Noun clauses function as nouns. In the last lesson, we focused mostly on using noun clauses as the direct object of a sentence.
A noun clause can begin the following: that, if, whether (or not), or a question word.
The noun clauses can replace nouns. Here are some examples of what we studied last time. ("what we studied last time" is a noun clause.)
- I don't know where to go.
- I didn't know that she was married.
- She understands what to do.
- They think that it is good.
- She asked if are going to come.
- Tell if what to do.
- They told us that it will be ready soon.
Now, let's look at some more ways that we can use noun clauses.
1. We can use noun clauses after prepositions – of, about, to, on, for, etc.
- I am thinking about what to do next.
- They talked about where to go on vacation.
- We are looking forward to what will happen next week.
- I will look for what city I want to move next week.
2. We can use noun clauses as a subject complement. These come after "be verbs". You will understand if you look at some examples.
- My family is what gives me happiness.
- Music is what helps me relax.
- The library is where I go to relax.
- She is who I talk to when I need help.
- Coffee is what gives me energy.
- Children are what bring happiness and joy to the world.
3. We can also use noun clauses as the subject of a sentence.
- What I like the most about her is her personality.
- Where I go is none of your business.
- Who will come is secret.
- Why she likes me is a mystery.
- How to make kimchi is complicated.
4. Sometimes, the subject noun clause comes after a short phrase like "The fact", "The idea", "The reason", etc.
- The fact that she has worked here for 10 years is very important when considering her for the promotion.
- The idea that people of different religions cannot get along is false.
- The reason that I like her is that she gives me free things.
The last sentence has 2 noun clauses.
The 3 examples above could also be considered adjective clauses because they describe nouns (idea, reason, fact). But since they are so closely related to the subject of a sentence, I thought it was important to mention here as well.

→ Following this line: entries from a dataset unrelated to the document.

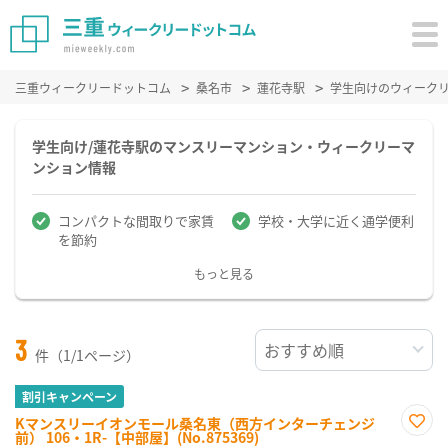
三重ウィークリードットコム
桑名市
蓮花寺駅
学生向けのウィーク
学生向け/蓮花寺駅のマンスリーマンション・ウィークリーマ
ンション情報
コンパクトな間取りで家賃
学校・大学に近く通学便利
を節約
もっと見る
3
件（1/1ページ）
割引キャンペーン
Kマンスリーイオンモール桑名東（西方インターチェンジ
前） 106・1R-【中部屋】(No.875369)
お気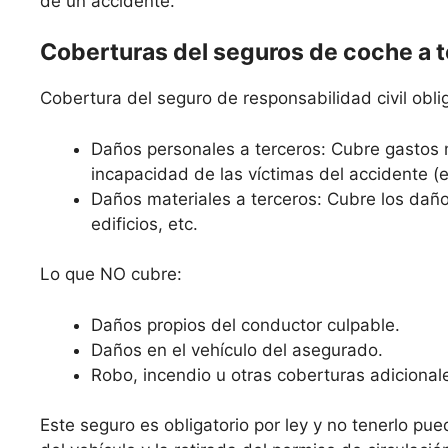
de un accidente.
Coberturas del seguros de coche a 
Cobertura del seguro de responsabilidad civil oblig
Daños personales a terceros: Cubre gastos 
incapacidad de las víctimas del accidente (
Daños materiales a terceros: Cubre los daño
edificios, etc.
Lo que NO cubre:
Daños propios del conductor culpable.
Daños en el vehículo del asegurado.
Robo, incendio u otras coberturas adicional
Este seguro es obligatorio por ley y no tenerlo pue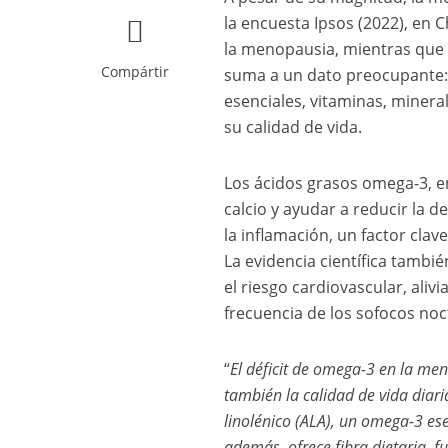
la encuesta Ipsos (2022), en 
la menopausia, mientras que 
Compártir
suma a un dato preocupante: 
esenciales, vitaminas, miner
su calidad de vida.
Los ácidos grasos omega-3, e
calcio y ayudar a reducir la
la inflamación, un factor cla
La evidencia científica tamb
el riesgo cardiovascular, aliv
frecuencia de los sofocos no
“
El déficit de omega-3 en la men
también la calidad de vida diari
linolénico (ALA), un omega-3 es
además, ofrece fibra dietaria, f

5. A noun clause can also start with the following: whoever, whatever, wherever. These can be the subject or object of a sentence.
If you pay attention when you read or listen to English, you will hear and see noun clauses many times. Pay attention to how these are used and try to make similar sentences when you speak. This is one of the best ways to learn and become comfortable with English grammar, especially advanced English grammar like noun clauses. Practice your English speaking and improve your English grammar with this simple practice exercise. First, finish the sentences below and then try making your own sentences.

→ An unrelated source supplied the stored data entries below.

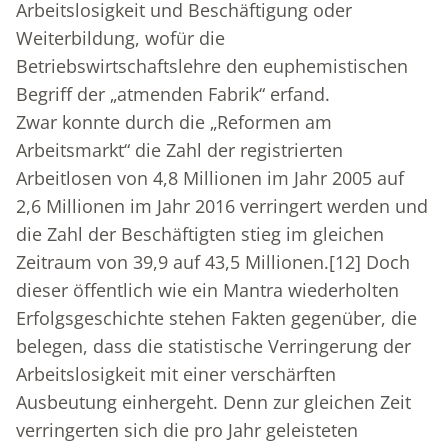
Arbeitslosigkeit und Beschäftigung oder
Weiterbildung, wofür die
Betriebswirtschaftslehre den euphemistischen
Begriff der „atmenden Fabrik“ erfand.
Zwar konnte durch die „Reformen am
Arbeitsmarkt“ die Zahl der registrierten
Arbeitlosen von 4,8 Millionen im Jahr 2005 auf
2,6 Millionen im Jahr 2016 verringert werden und
die Zahl der Beschäftigten stieg im gleichen
Zeitraum von 39,9 auf 43,5 Millionen.
[12]
Doch
dieser öffentlich wie ein Mantra wiederholten
Erfolgsgeschichte stehen Fakten gegenüber, die
belegen, dass die statistische Verringerung der
Arbeitslosigkeit mit einer verschärften
Ausbeutung einhergeht. Denn zur gleichen Zeit
verringerten sich die pro Jahr geleisteten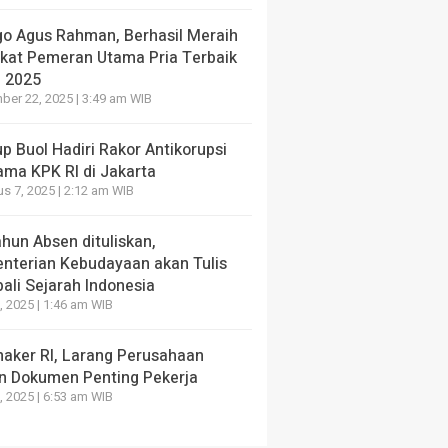
go Agus Rahman, Berhasil Meraih
ikat Pemeran Utama Pria Terbaik
I 2025
er 22, 2025 | 3:49 am WIB
 Buol Hadiri Rakor Antikorupsi
ama KPK RI di Jakarta
s 7, 2025 | 2:12 am WIB
hun Absen dituliskan,
nterian Kebudayaan akan Tulis
ali Sejarah Indonesia
, 2025 | 1:46 am WIB
aker RI, Larang Perusahaan
n Dokumen Penting Pekerja
, 2025 | 6:53 am WIB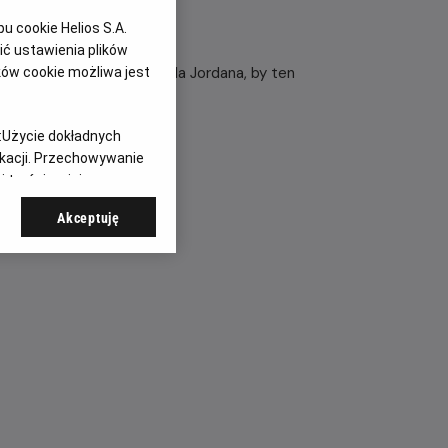
 cookie Helios S.A.
ć ustawienia plików
a czele porywają Michaela Jordana, by ten
ków cookie możliwa jest
:
Użycie dokładnych
ikacji. Przechowywanie
 treści, opinie
Akceptuję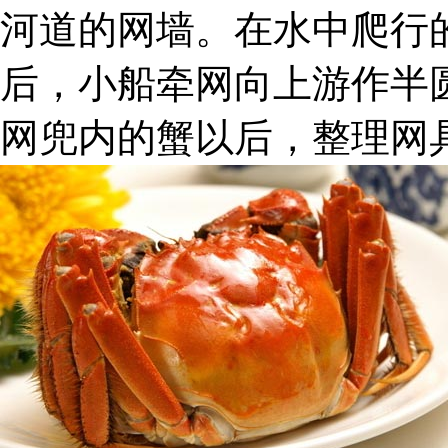
河道的网墙。在水中爬行
后，小船牵网向上游作半
网兜内的蟹以后，整理网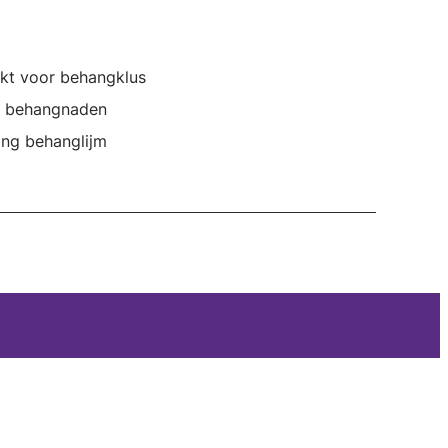
ikt voor behangklus
 behangnaden
ing behanglijm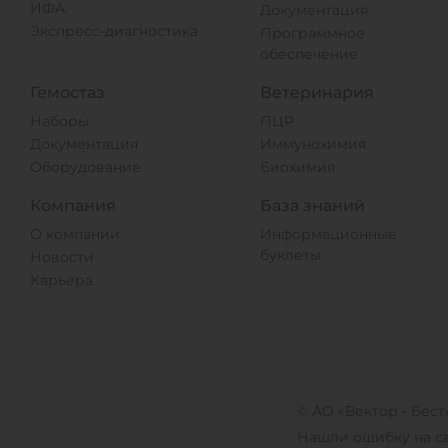
ИФА
Документация
Экспресс-диагностика
Программное
обеспечение
Гемостаз
Ветеринария
Наборы
ПЦР
Документация
Иммунохимия
Оборудование
Биохимия
Компания
База знаний
О компании
Информационные
буклеты
Новости
Карьера
© АО «Вектор - Бест
Нашли ошибку на с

- I will help whoever needs it.
- You should do whatever makes you happy.
- He is so popular that his fans will love whatever he says or does.
- Whatever you dream is possible.
- Whoever comes to the show before 6 will get a prize.
What I like most about her is _______________.
Where I want to go the most is _______________.
Why she is mad at you is because _______________.
I will think about _______________.
I can't think of _______________.
_______________ is what makes me happy.
What makes me happy is _______________.
I will do whatever _______________.
The fact that _______________ is _______________.
The reason that _______________ is _______________.